Swiv has been expelled from school for fighting, and is being haphazardly educated by her grandmother instead (lessons include ‘How to dig a winter grave’). Her mother is full of grief and rage, following the suicide of her sister and the disappearance of her alcoholic husband. Swiv spends much time clearing up the debris after her mother destroys the flat in the night, as well as caring for her grandmother: ‘I have to lift up her rolls of fat to get in the creases, and even wash her giant butt and boobs.’
The book comprises letters that Swiv writes to her absent father, following the advice of the family therapist, and of recorded conversations with her grandmother. This is a family where wit is valued to the point of lunacy. Elvira believes it is through laughter that she can restore joy to their world after the men took it away: ‘They took our life force. And so we fight to reclaim it… we fight to love ourselves… we fight for access to God.’ Swiv’s writing feels convincing as that of a precocious child, wise beyond her years, trying hard to amuse her father, but also painfully ignorant about much of what she describes.

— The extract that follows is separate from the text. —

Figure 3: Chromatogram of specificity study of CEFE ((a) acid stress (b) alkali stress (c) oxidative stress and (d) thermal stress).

She is wilfully oblivious of sex, how-ever much her mother and grandmother like to talk about it. Any suggestion of it terrifies her, but she cannot keep it out of her writing because she knows it has such strong comic potential. At one point she is hurrying her grandmother off the bus because she’s embarrassed by her mother’s rage. Questioned as to why they’re getting off, she hastily announces that they’re going to the first place she catches sight of – ‘For Your Eyes Only’. Discovering that it’s a strip club, Swiv the girl is painfully embarrassed, but Swiv the narrator milks it in the deadpan style that’s key to her voice: ‘I walked a way down the sidewalk so nobody would see me standing outside For Your Eyes Only and left Grandma there struggling all by herself to live.’

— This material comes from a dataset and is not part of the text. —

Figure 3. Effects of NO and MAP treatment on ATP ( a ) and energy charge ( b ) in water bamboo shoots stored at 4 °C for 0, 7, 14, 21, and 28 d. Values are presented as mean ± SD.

Swiv’s voice is the great achievement of this wonderfully original novel, allowing the story to move from the everyday to the picaresque to the tragic, while remaining apparently effortlessly located in the unfolding life of a child. It’s this voice that allows Toews to celebrate love between the generations without lapsing into sentimentality. These are people who often find each other’s presence unbearable, but whose love is all the stronger because it overcomes this. Swiv is told by her mother: ‘What makes a tragedy bearable and unbearable is the same thing – which is that life goes on.’